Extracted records

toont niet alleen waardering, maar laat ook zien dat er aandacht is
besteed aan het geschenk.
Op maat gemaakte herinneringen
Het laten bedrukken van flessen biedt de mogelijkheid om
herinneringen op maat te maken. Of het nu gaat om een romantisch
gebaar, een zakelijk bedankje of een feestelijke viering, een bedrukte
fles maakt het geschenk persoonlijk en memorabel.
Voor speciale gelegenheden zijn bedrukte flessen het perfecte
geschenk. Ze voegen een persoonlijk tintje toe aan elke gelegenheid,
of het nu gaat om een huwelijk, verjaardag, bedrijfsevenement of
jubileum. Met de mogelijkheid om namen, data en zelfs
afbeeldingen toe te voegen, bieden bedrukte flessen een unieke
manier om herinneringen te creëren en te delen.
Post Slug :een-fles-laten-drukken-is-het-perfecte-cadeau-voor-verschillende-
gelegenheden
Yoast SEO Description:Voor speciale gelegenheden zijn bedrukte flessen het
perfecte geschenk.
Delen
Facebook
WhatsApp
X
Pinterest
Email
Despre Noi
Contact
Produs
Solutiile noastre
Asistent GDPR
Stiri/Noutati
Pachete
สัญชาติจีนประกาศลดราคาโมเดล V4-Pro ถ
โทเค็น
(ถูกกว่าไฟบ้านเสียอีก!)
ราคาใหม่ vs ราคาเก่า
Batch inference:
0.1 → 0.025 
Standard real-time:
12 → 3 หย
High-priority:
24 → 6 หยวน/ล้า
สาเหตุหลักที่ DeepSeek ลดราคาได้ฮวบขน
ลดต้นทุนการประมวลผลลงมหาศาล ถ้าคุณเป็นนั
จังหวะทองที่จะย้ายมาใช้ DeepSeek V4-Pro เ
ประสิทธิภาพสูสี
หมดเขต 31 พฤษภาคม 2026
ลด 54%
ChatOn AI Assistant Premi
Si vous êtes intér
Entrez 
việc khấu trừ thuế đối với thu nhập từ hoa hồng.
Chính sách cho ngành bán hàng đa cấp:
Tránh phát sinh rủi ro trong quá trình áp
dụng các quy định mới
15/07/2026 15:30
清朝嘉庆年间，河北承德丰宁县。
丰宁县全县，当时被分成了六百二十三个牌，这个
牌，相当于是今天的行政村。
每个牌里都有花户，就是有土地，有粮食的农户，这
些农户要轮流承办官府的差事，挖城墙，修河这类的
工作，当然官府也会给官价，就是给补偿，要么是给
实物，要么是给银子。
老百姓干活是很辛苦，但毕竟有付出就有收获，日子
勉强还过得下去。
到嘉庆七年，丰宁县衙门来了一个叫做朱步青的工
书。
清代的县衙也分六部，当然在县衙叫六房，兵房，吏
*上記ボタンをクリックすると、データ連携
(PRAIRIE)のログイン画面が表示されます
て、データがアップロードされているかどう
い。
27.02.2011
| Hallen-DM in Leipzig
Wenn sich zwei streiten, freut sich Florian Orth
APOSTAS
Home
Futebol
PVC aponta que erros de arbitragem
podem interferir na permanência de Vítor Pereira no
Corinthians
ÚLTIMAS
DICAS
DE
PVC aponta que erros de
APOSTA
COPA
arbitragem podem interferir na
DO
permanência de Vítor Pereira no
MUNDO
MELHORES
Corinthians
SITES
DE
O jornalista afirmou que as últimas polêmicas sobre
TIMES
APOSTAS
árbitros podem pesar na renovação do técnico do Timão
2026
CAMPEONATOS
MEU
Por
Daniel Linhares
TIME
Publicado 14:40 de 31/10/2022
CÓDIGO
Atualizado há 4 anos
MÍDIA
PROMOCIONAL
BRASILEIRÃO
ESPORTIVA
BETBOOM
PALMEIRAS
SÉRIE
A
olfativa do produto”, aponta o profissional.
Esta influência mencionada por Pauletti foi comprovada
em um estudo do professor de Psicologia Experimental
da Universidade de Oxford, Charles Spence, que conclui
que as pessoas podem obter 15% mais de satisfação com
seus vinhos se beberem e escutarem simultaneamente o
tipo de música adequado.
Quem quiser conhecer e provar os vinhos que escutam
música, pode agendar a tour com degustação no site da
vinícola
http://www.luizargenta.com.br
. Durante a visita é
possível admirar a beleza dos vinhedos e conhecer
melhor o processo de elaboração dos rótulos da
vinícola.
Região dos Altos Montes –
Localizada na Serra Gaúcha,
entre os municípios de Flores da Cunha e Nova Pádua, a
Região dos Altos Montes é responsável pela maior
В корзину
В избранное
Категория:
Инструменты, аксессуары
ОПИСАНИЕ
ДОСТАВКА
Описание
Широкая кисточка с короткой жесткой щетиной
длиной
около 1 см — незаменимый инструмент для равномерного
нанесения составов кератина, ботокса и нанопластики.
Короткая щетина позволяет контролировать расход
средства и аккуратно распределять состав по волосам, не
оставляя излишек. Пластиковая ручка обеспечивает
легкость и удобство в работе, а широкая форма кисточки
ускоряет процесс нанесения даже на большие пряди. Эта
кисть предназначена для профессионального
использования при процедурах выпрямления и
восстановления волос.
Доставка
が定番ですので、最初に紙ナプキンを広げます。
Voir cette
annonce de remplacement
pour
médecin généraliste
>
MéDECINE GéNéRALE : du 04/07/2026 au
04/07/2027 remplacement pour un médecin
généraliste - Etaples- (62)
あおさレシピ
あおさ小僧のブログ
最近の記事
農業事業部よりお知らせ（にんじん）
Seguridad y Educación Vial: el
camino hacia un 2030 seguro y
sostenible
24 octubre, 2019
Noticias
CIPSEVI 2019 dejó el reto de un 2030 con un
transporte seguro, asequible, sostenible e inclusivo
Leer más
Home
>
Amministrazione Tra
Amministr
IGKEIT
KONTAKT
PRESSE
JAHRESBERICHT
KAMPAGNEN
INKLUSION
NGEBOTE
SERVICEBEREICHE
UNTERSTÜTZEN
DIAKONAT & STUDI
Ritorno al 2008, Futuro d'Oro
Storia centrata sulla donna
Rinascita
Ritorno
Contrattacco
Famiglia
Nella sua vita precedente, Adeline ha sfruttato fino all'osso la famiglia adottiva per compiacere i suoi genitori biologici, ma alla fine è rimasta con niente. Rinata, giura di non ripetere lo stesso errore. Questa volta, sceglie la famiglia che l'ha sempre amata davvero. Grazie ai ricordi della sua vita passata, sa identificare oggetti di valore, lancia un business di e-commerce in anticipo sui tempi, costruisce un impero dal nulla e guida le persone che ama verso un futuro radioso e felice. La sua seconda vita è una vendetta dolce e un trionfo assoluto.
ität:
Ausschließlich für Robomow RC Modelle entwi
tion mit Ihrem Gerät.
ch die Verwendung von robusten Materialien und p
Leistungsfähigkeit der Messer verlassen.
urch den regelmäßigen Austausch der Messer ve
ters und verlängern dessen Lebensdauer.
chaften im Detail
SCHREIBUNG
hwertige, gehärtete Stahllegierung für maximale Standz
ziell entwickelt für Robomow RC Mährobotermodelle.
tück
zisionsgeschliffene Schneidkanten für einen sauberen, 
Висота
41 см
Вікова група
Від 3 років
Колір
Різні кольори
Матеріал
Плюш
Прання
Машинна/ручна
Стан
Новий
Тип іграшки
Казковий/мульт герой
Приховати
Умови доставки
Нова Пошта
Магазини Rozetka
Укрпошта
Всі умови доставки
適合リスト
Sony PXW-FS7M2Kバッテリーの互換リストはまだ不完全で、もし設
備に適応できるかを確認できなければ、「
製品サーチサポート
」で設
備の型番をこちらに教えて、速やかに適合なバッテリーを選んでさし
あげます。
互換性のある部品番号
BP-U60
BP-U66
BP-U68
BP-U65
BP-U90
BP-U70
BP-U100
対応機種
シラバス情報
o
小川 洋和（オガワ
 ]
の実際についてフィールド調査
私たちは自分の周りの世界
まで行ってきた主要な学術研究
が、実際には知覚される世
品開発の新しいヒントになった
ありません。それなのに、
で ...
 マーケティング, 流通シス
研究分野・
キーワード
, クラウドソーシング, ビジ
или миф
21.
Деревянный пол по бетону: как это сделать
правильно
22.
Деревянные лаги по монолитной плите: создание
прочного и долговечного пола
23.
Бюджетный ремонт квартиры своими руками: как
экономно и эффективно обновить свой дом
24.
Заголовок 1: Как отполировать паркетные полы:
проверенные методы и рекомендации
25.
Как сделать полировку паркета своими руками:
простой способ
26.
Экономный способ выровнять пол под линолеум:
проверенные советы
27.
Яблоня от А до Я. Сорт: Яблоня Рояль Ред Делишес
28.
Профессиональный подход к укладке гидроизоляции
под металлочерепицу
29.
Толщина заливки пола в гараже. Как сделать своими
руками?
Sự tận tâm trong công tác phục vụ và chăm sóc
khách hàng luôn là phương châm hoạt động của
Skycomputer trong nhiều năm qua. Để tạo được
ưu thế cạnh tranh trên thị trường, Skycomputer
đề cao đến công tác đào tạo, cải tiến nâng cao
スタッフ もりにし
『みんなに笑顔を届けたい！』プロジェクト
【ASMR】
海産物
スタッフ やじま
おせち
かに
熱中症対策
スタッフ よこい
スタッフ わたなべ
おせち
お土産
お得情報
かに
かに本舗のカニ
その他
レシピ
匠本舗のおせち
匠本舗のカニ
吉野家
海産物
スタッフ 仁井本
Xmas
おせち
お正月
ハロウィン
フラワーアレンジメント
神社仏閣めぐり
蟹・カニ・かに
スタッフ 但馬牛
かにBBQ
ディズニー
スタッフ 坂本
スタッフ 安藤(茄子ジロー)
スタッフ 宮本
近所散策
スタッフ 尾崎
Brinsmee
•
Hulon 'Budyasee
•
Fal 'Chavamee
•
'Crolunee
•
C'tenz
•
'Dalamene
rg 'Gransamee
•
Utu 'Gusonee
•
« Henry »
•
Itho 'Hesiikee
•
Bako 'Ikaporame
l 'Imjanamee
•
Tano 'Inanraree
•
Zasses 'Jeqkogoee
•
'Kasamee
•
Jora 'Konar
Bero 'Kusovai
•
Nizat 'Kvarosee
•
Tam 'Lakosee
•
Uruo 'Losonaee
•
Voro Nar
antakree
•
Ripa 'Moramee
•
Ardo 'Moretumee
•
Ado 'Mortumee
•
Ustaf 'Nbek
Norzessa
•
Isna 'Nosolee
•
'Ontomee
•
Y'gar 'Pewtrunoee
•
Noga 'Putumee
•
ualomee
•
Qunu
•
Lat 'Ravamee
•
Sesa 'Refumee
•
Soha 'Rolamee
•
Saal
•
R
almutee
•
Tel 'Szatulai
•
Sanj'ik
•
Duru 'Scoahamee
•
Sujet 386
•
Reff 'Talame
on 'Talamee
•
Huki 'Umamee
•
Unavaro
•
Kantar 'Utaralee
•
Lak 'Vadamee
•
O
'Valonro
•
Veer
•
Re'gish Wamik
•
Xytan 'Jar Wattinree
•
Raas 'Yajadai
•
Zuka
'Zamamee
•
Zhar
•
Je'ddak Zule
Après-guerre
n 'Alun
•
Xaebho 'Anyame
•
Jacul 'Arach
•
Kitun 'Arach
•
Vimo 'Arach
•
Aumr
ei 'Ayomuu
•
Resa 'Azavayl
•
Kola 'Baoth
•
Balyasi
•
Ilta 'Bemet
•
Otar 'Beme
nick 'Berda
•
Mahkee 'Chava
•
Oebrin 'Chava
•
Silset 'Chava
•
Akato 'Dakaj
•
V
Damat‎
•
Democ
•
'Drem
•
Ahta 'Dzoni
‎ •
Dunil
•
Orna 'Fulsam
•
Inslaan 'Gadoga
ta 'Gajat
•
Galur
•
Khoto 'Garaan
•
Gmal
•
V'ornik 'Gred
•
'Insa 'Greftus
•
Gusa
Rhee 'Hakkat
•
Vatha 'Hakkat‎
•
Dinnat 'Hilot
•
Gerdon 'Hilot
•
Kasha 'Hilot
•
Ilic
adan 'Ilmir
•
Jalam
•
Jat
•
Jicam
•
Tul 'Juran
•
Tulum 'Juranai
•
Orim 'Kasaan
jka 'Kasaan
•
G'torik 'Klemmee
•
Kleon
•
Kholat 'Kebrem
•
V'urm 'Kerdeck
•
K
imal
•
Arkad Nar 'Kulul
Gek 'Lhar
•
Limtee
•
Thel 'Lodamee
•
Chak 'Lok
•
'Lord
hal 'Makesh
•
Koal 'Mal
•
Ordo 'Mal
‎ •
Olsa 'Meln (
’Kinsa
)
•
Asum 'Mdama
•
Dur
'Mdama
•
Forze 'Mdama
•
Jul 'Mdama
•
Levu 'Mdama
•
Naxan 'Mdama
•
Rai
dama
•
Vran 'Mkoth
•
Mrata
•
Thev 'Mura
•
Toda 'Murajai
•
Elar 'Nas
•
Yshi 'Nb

*EXERCISE DIRECTIONS*
Write out only the lines that run from the line containing "Durante a visita é" through the line containing "кисть предназначена для профессионального", both included, exactly as they appear above.

*RESULT OF THIS TASK*
. Durante a visita é
possível admirar a beleza dos vinhedos e conhecer
melhor o processo de elaboração dos rótulos da
vinícola.
Região dos Altos Montes –
Localizada na Serra Gaúcha,
entre os municípios de Flores da Cunha e Nova Pádua, a
Região dos Altos Montes é responsável pela maior
В корзину
В избранное
Категория:
Инструменты, аксессуары
ОПИСАНИЕ
ДОСТАВКА
Описание
Широкая кисточка с короткой жесткой щетиной
длиной
около 1 см — незаменимый инструмент для равномерного
нанесения составов кератина, ботокса и нанопластики.
Короткая щетина позволяет контролировать расход
средства и аккуратно распределять состав по волосам, не
оставляя излишек. Пластиковая ручка обеспечивает
легкость и удобство в работе, а широкая форма кисточки
ускоряет процесс нанесения даже на большие пряди. Эта
кисть предназначена для профессионального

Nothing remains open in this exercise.